Return the listing that follows exactly, with no pictures included.
★ ★ ★ ★ ★
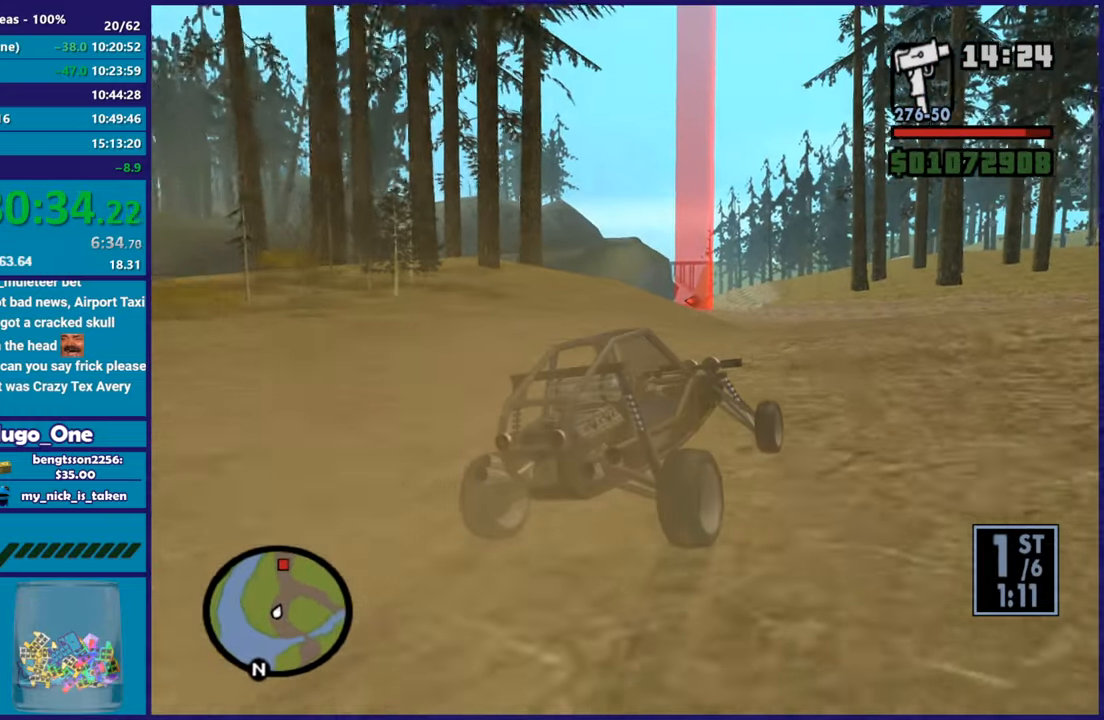
{"buttons": ["R2"], "left_stick": "up-left", "right_stick": "center", "button_events": []}
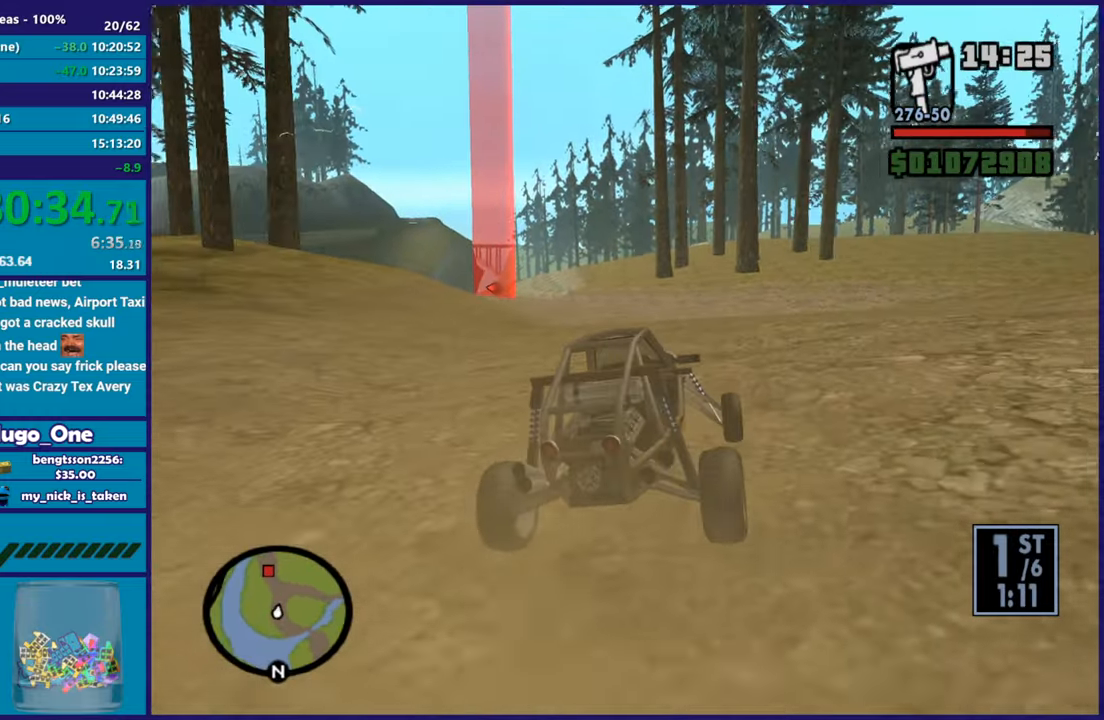
{"buttons": ["R2"], "left_stick": "right", "right_stick": "down-left", "button_events": []}
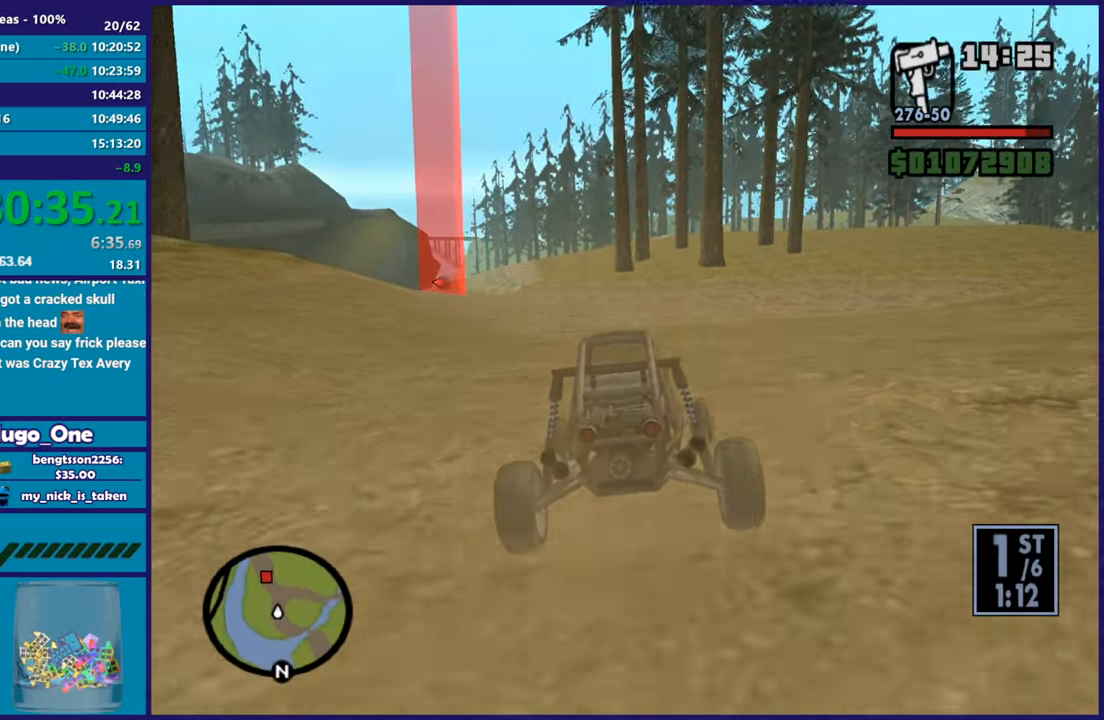
{"buttons": ["R2"], "left_stick": "up-left", "right_stick": "left", "button_events": []}
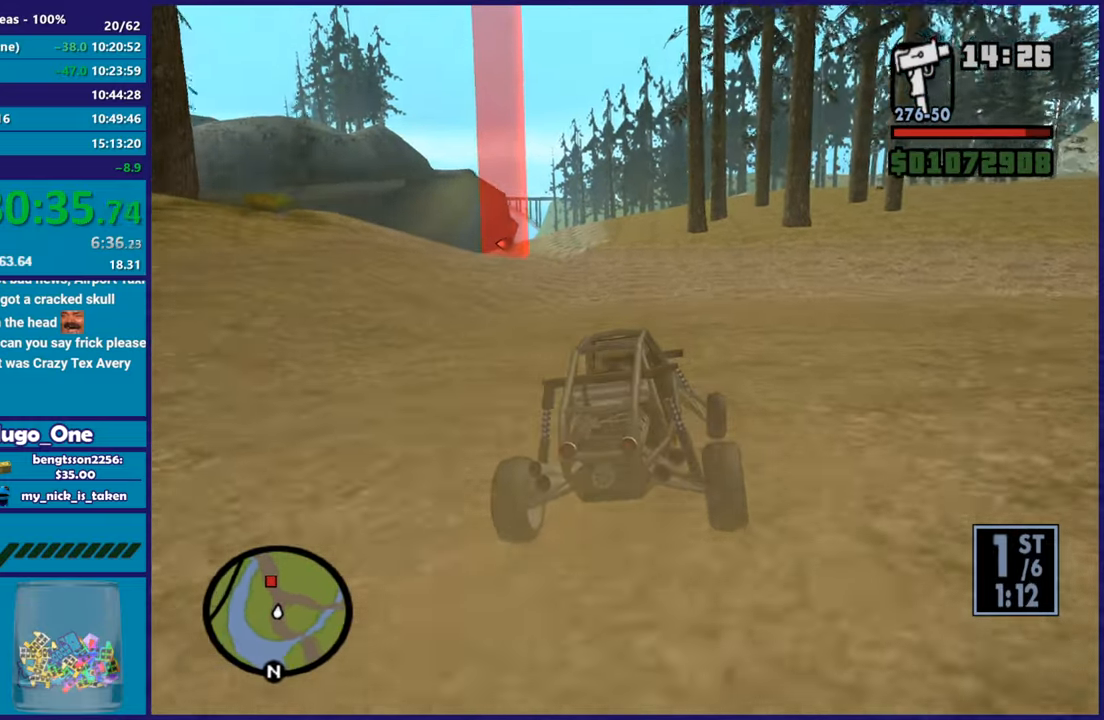
{"buttons": ["R2"], "left_stick": "center", "right_stick": "down-left", "button_events": []}
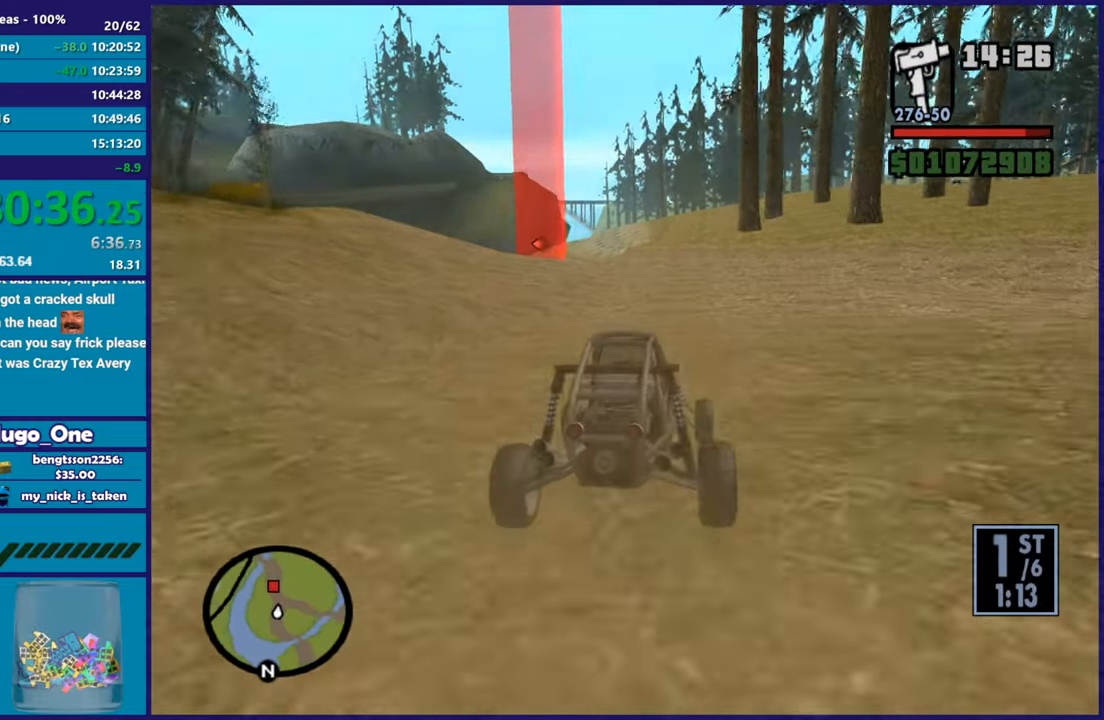
{"buttons": ["R2"], "left_stick": "up", "right_stick": "down-left", "button_events": []}
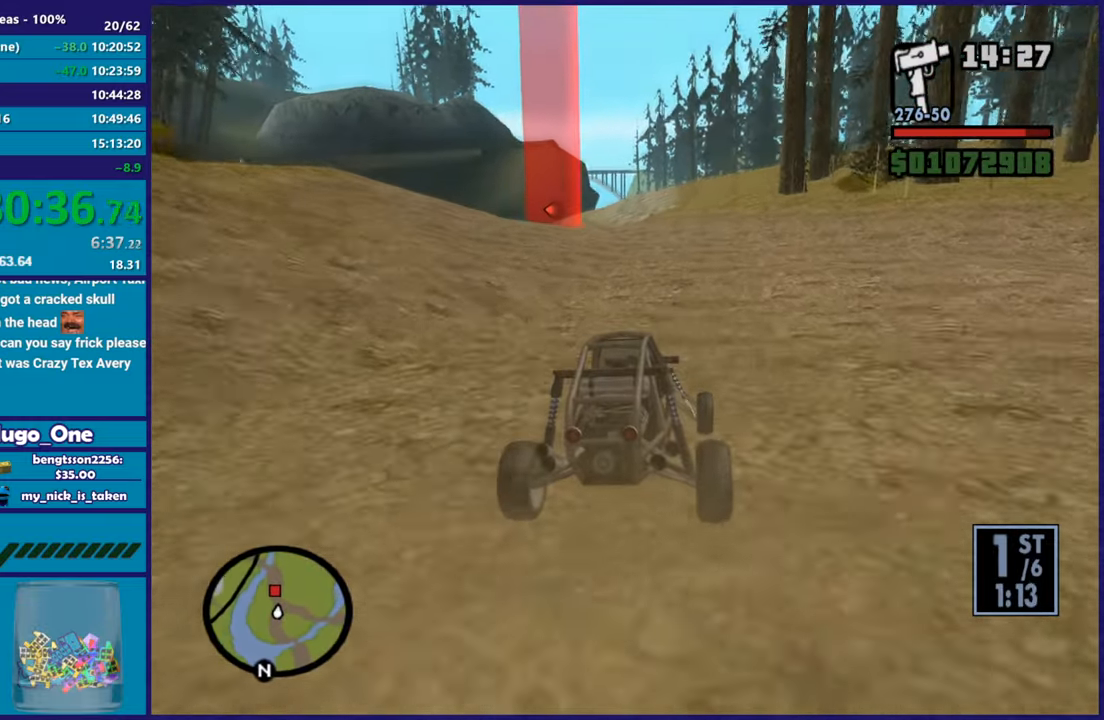
{"buttons": ["R2"], "left_stick": "center", "right_stick": "left", "button_events": []}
★ ★ ★ ★ ★
## Problem solution
{"buttons": ["R2"], "left_stick": "up-left", "right_stick": "center", "button_events": []}
{"buttons": ["R2"], "left_stick": "right", "right_stick": "down-left", "button_events": []}
{"buttons": ["R2"], "left_stick": "up-left", "right_stick": "left", "button_events": []}
{"buttons": ["R2"], "left_stick": "center", "right_stick": "down-left", "button_events": []}
{"buttons": ["R2"], "left_stick": "up", "right_stick": "down-left", "button_events": []}
{"buttons": ["R2"], "left_stick": "center", "right_stick": "left", "button_events": []}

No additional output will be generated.